How to hit corners effectively


Looking “randomly” online for this topic it appears the most common response to this is:

Practice, practice, practice and focus on the catcher’s mitt

Is that really it? Or is there a slight adjustment mechanically somewhere to make it happen?



One of the best ways to develop feel for specific spots is to pick a spot and work on it. Throw only to that spot for the entire bullpen. See how many times you are in the vicinity of the target. Track your progress. This type of focused bullpen allows you to develop mechanics within a desired margin for error. Scattering pitches all over the place in a bullpen only allows you to develop a feel for hitting the zone, and not for spots within the zone.


Thanks for the reply. So there is no “conscious” adjustment mechanically (same landing spot for front leg etc)?


Actually a great way to think about painting corners and hitting those spots precisely is to think about location coming from the extension after your front foot lands. So if a righty were throwing outside to a righty, he would go through his delivery normal and as his trunk starts to rotate and he nears his release point, he feels his hand just reach out to the outside corner. You want to think about throwing down the middle but letting the extension of your hand just REACH for that spot. Trying to fly open to throw to a spot or step towards the spot can lead to significant mechanical flaws that can cause much strain on the elbow and shoulder. Just reach out towards your spot as you throw through the ball.


Not to mention that a 0.5 degree variance at release is one foot miss at the plate, you really can’t land in wildly different spots and throw strikes, let alone hit a spot.

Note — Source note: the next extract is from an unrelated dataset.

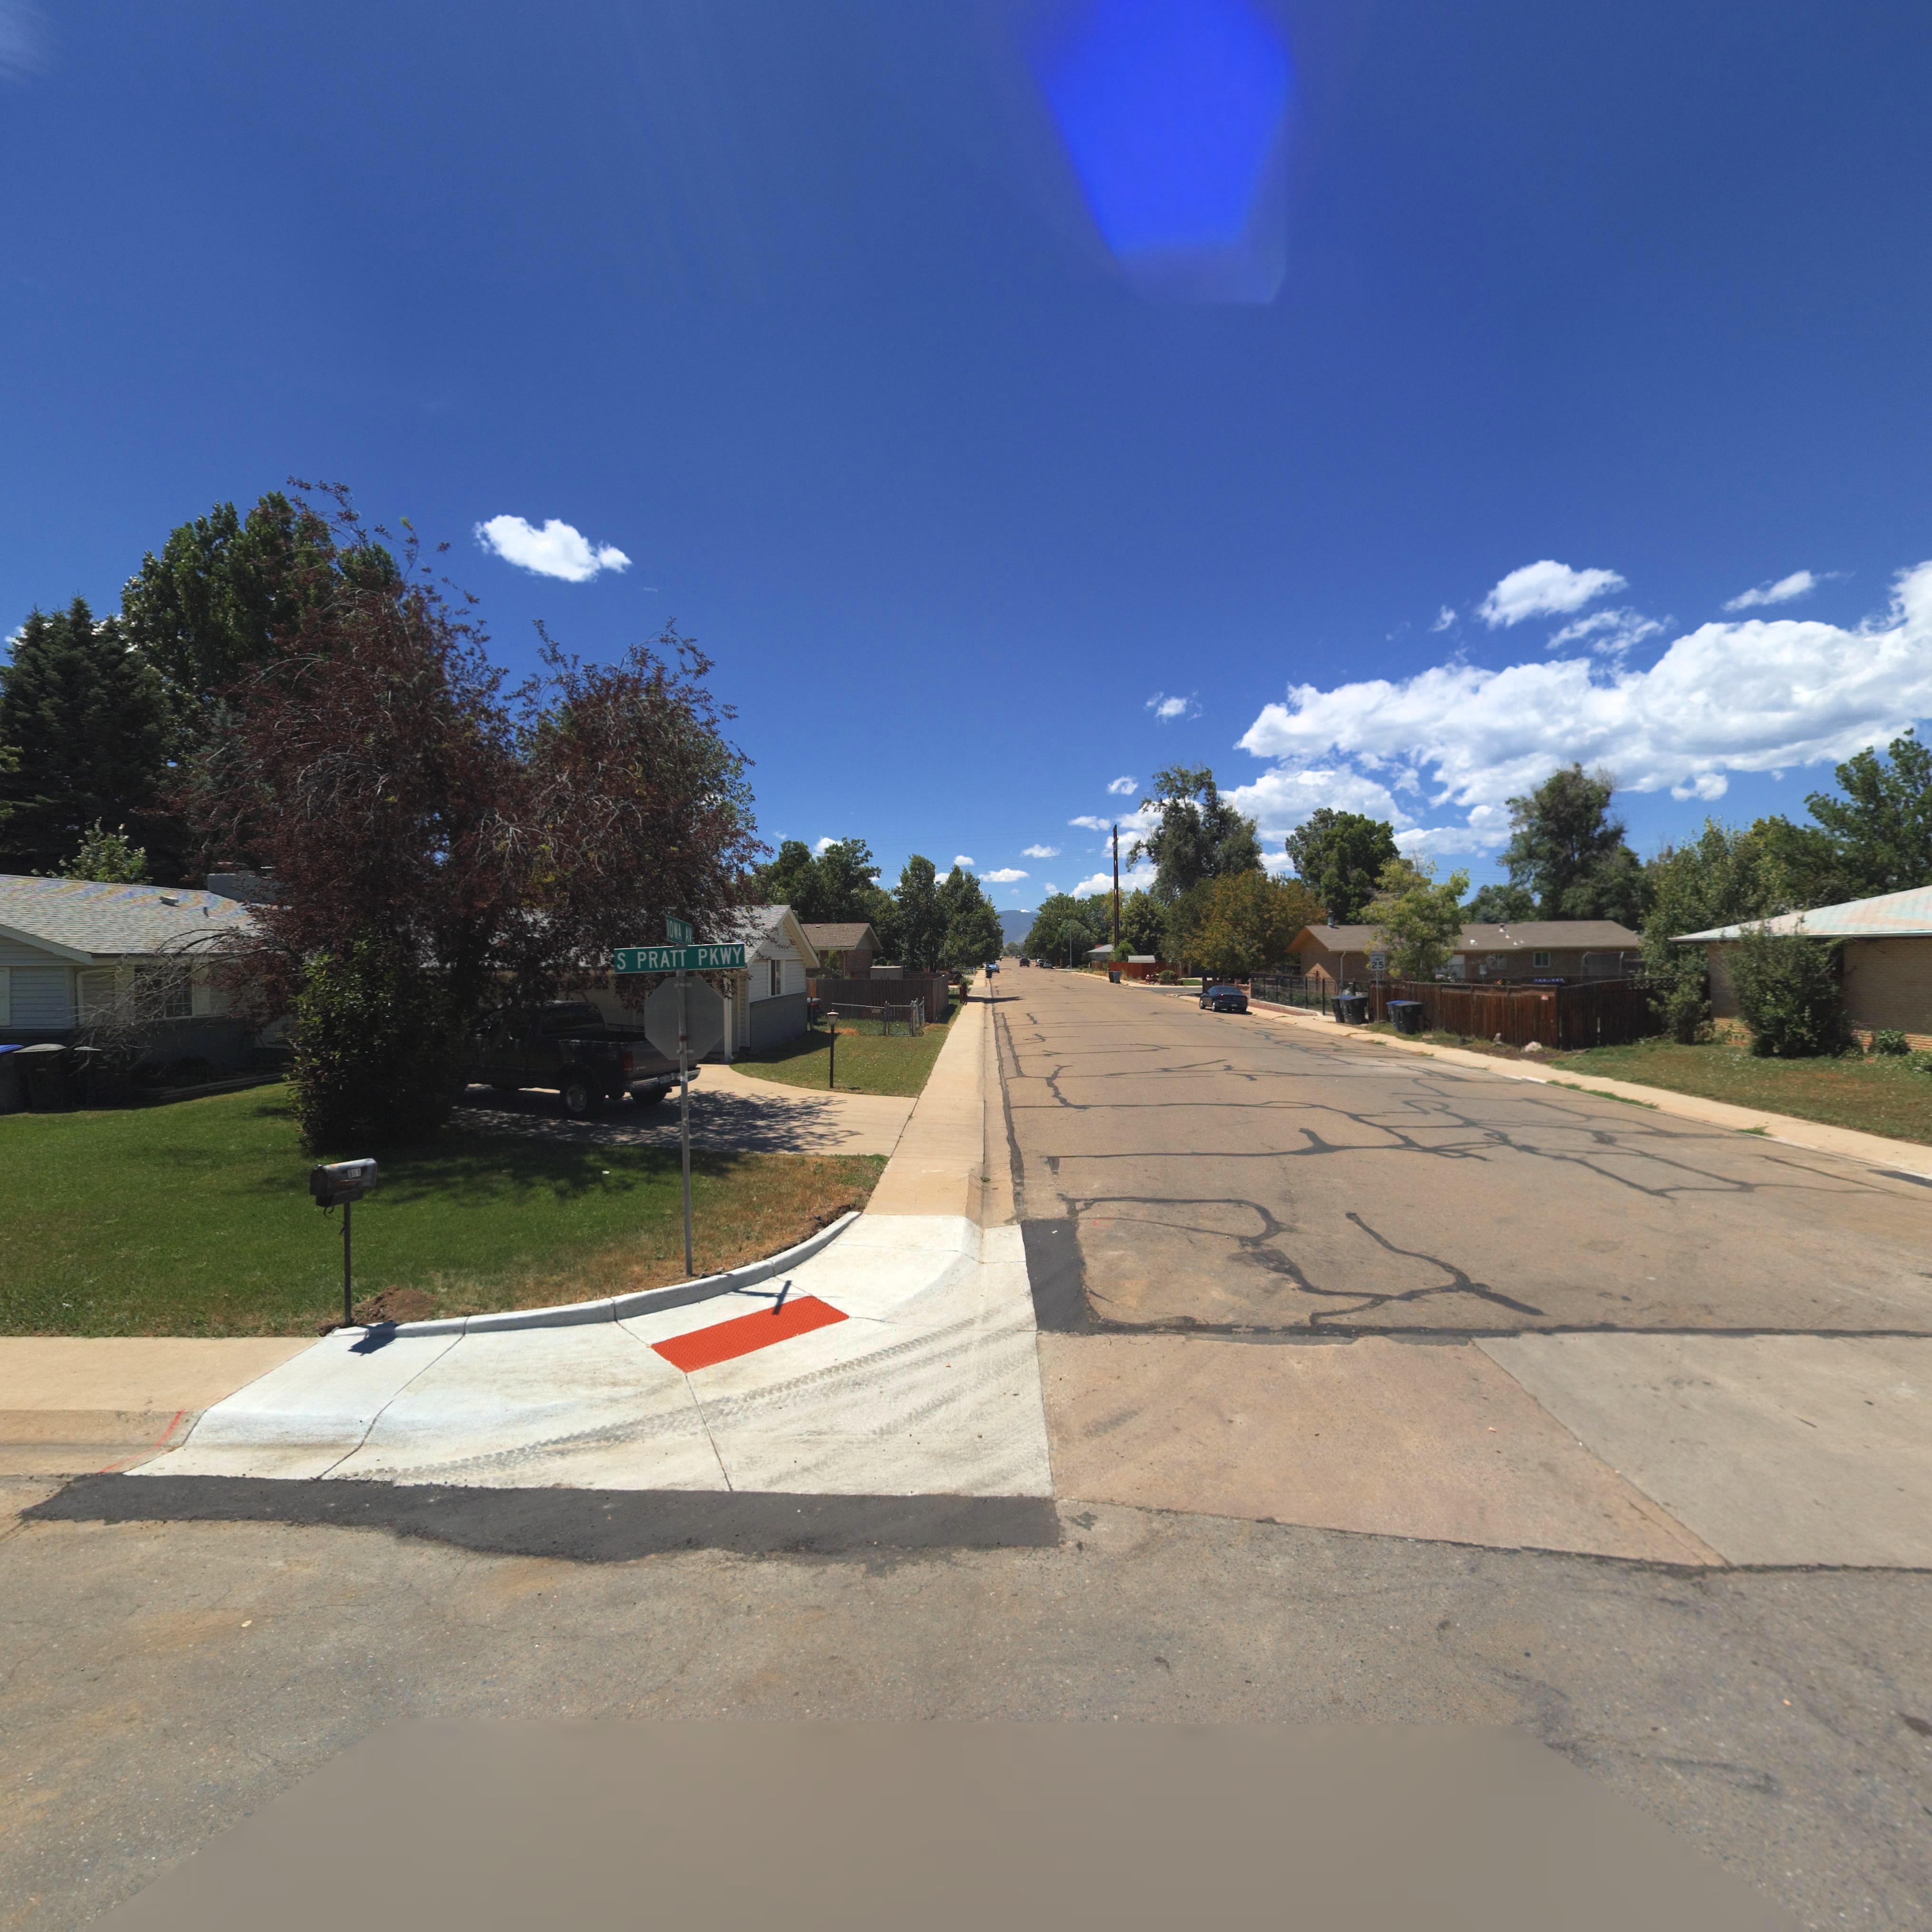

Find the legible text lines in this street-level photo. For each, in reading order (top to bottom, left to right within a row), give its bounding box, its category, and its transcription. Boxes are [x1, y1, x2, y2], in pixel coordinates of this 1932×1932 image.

[667, 918, 692, 944] StreetName: IOWA AV
[617, 946, 743, 970] StreetName: S PRATT PKWY
[348, 1168, 360, 1177] StreetNumber: 901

During this offseason I spent a lot of time trying to improve my control because it has always been awful. I was listening to Pedro Martinez talk on MLB Tonight about how he gained his control and he said that what he did was if he was trying to hit the outside corner he would aim far enough outside to the point where he knew he would not miss inside (he did this for both sides of the plate). After practicing this enough he would work his aiming point closer and closer to the black until he was able to hit his spots effectively. To summarize, if you’re aiming outside, miss outside. If you’re aiming inside, miss inside.